#### [Data extracts]
☆ ☆ ☆
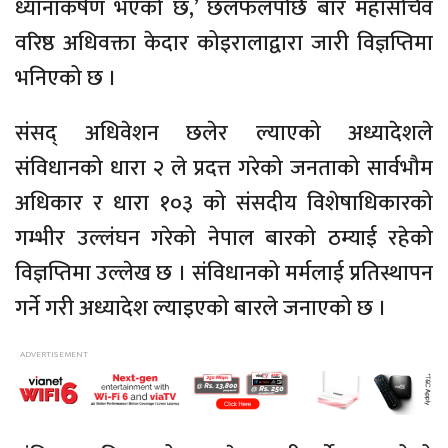
ध्यानाकर्षण भएको छ,’ छलफलपछि बार महासचिव
वरिष्ठ अधिवक्ता केदार कोइरालाद्वारा जारी विज्ञप्तिमा
भनिएको छ ।
संसद् अधिवेशन छलेर ल्याएको अध्यादेशले
संविधानको धारा २ ले प्रदत्त गरेको जनताको सार्वभौम
अधिकार र धारा १०३ को संसदीय विशेषाधिकारको
गम्भीर उल्लंघन गरेको नेपाल बारको ठम्याई रहेको
विज्ञप्तिमा उल्लेख छ । संविधानको मर्मलाई प्रतिस्थापन
गर्ने गरी अध्यादेश ल्याइएको बारले जनाएको छ ।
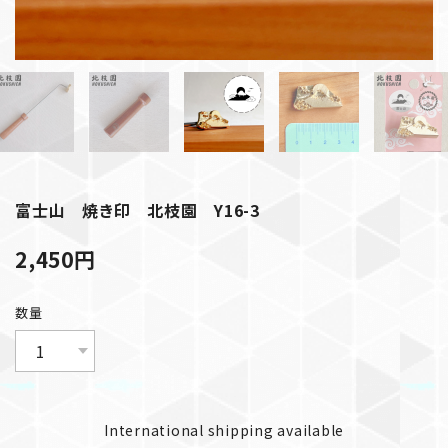
富士山 焼き印 北枝園 Y16-3
2,450
円
数量
International shipping available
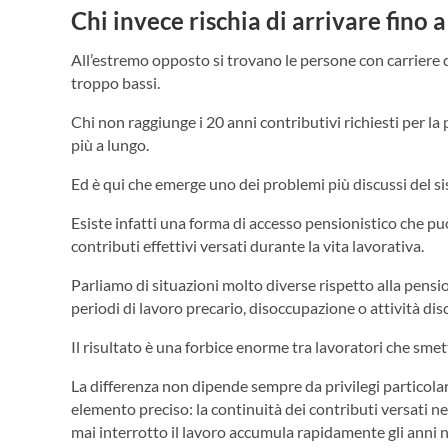
Chi invece rischia di arrivare fino 
All’estremo opposto si trovano le persone con carriere 
troppo bassi.
Chi non raggiunge i 20 anni contributivi richiesti per la
più a lungo.
Ed è qui che emerge uno dei problemi più discussi del si
Esiste infatti una forma di accesso pensionistico che pu
contributi effettivi versati durante la vita lavorativa.
Parliamo di situazioni molto diverse rispetto alla pens
periodi di lavoro precario, disoccupazione o attività dis
Il risultato è una forbice enorme tra lavoratori che smet
La differenza non dipende sempre da privilegi particola
elemento preciso: la continuità dei contributi versati nel
mai interrotto il lavoro accumula rapidamente gli anni ne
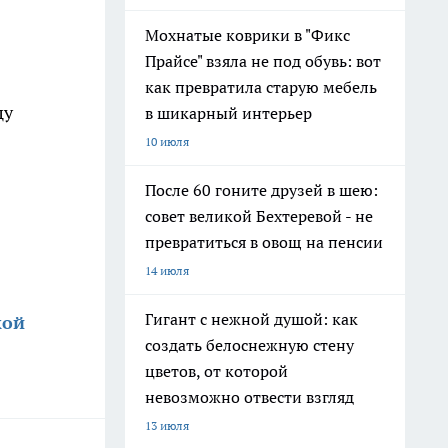
Мохнатые коврики в "Фикс
Прайсе" взяла не под обувь: вот
как превратила старую мебель
цу
в шикарный интерьер
10 июля
После 60 гоните друзей в шею:
совет великой Бехтеревой - не
превратиться в овощ на пенсии
14 июля
Гигант с нежной душой: как
кой
создать белоснежную стену
цветов, от которой
невозможно отвести взгляд
13 июля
☆ ☆ ☆
#### [Problem description]
One number is the full answer: how many lines of the records include the string "versati".

#### [Completed exercise]
2